Jorginho - the midfield maestro at the heart of Chelsea and Italy's European glory

Jorginho is someone who, for a long time now, has divided opinion among fans and experts alike. But he keeps winning trophies.

Jorginho poses with the trophy after the Euro 2020 final. (Image: Twitter/@EURO2020)

As the euphoria surrounding Italy’s magical Euro 2020 win was starting to set in, a video surfaced on social media of Italy midfielder Jorginho. In it, the 29-year-old can be seen singing “It’s coming Rome” along with Leonardo Bonucci. This is, of course, a parody of the English anthem “It’s coming home”. The song has been used by England for the past three years to show either defiance or ironic over-confidence, depending on who you ask. But one thing is for certain – mocking your fallen opponents in such a manner requires guts.

This action does, however, typify Jorginho the player. He’s never afraid to express himself on the field and he is a team man to the core. Indeed, it would be fair to say he’s been a vital cog in the all-conquering Italian machine.

Jorginho – the metronomic maestro

Jorginho is someone who, for a long time now, has divided opinion among fans and experts alike. His fans point out that his presence in midfield is key, as he dictates the tempo and helps his side keep the ball. He also possesses an underrated final ball and is a good penalty taker.

His detractors, however, point to a lack of adventurousness in his play as well as the propensity to make the odd error as reasons he cannot be seen as elite. Naturally, the truth of the matter lies somewhere in between.

He does have some notable shortcomings – most notably a lack of speed. That can make him susceptible to being caught out on the break. It is an area of his game he struggled with when he first joined Chelsea – most notably when he was outrun by a referee.

Yet his positives largely outweigh his negatives, meaning managers often use ways to shield his weaknesses while accentuating his strengths.

At Napoli, he was flanked by hard-working midfielders like Marik Hamsik and Allan. This made things easier for Jorginho who, as the deepest of the midfield trio, did what he does best.

At Chelsea under Sarri, he played the same position. There was, however, one small issue – he was seen by many as being a favourite of the coach. As such, when Sarri was coming under fire from the Stamford Bridge faithful, it was his star midfielder who became a lightning rod of sorts.

He was booed loudly by fans, but worked hard to win them – and the club heirarchy – over. He was named one of the club’s vice-captains by Sarri’s successor Frank Lampard. And he continues in that role under Lampard’s successor Thomas Tuchel.

How managers bring out his best

But it wasn’t always smooth sailing for Jorginho even after fans stopped booing him. Towards the end of Lampard’s reign, he cut a peripheral figure often starting from the bench.
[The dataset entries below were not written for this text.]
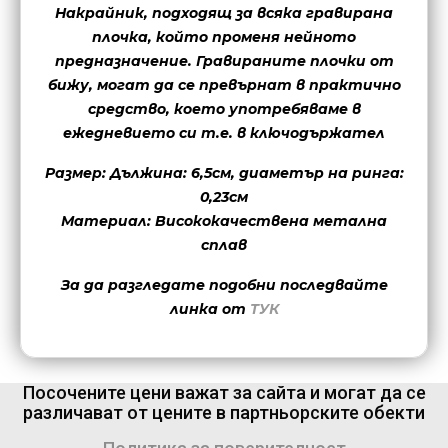
Накрайник, подходящ за всяка гравирана
плочка, който променя нейното
предназначение. Гравираните плочки от
бижу, могат да се превърнат в практично
средство, което употребяваме в
ежедневието си т.е. в ключодържател
Размер: Дължина: 6,5см, диаметър на ринга:
0,23см
Материал: Висококачествена метална
сплав
За да разгледате подобни последвайте
линка от
ТУК
Посочените цени важат за сайта и могат да се
различават от цените в партньорските обекти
This changed the instant Tuchel was brought in to replace Lampard. The German, who values keeping the ball and employing intricate attacking plays, saw Jorginho as central to his plans.

Thus he came back into the side – with mixed results at first. But as time went on, people realised Tuchel had done the one thing neither Sarri nor Lampared managed – getting Kante and Jorginho to play cohesively in one system.

Tuchel’s new 3-4-3 formation employed two deep-sitting midfielders, or the ‘Double Six’ as the manager put it. The Italian sat deep and dictated the play. With the ball he sat deep and made key passes, keeping attacks going.

Without it, he either directed one of three centre-backs where to be while plugging holes nearest to him. It was a role that suited both him and Kante.

In fact, shorn of the need to keep the ball or play easy passes, the Frenchman began to shine. He played the role of marauding midfield man to perfection, snuffing out attacks but also joining in as a midfield runner when needed. Of course, this was down to Jorginho being the one focused on dictating the play.

In Italy, the situation is different. He operates in a three-man midfield and sits deep. But there’s two small but important factors that explain his Euro 2020 success.

For one, international football is slower, allowing players like Jorginho to dictate the play easier. Plus, this tournament is coming at the end of a long condensed season. Thus, the pace of the game is slower still. That should not, however, take away from the tournament he’s had.

Jorginho for Ballon d’Or?

Italy came into Euro 2020 as a side that were greater than the sum of its parts. Their attacking and defensive play was cohesive, with everyone having a clear role.

In that sense, there was no true ‘star’ of the team – everyone chipped in when needed. But Jorginho’s role in the team did not go unnoticed.

In fact, such has been his influence on club and country in 2021 that there are calls being made to nominate him for the Ballon d’Or.

Of course, he played this down when it was raised to him after the Euro final, preferring to focus on the team’s achievement. But the fact that this conversation is even taking place shows his importance.

It is likely that the midfielder will carry on being a key part of any team he plays in. Indeed, he became the 10th player to play in and win a final of the Champions League and European Championship in the same season.

None of this, of course, will matter to his detractors. But as long as he keeps winning, surely their words will matter little to him either.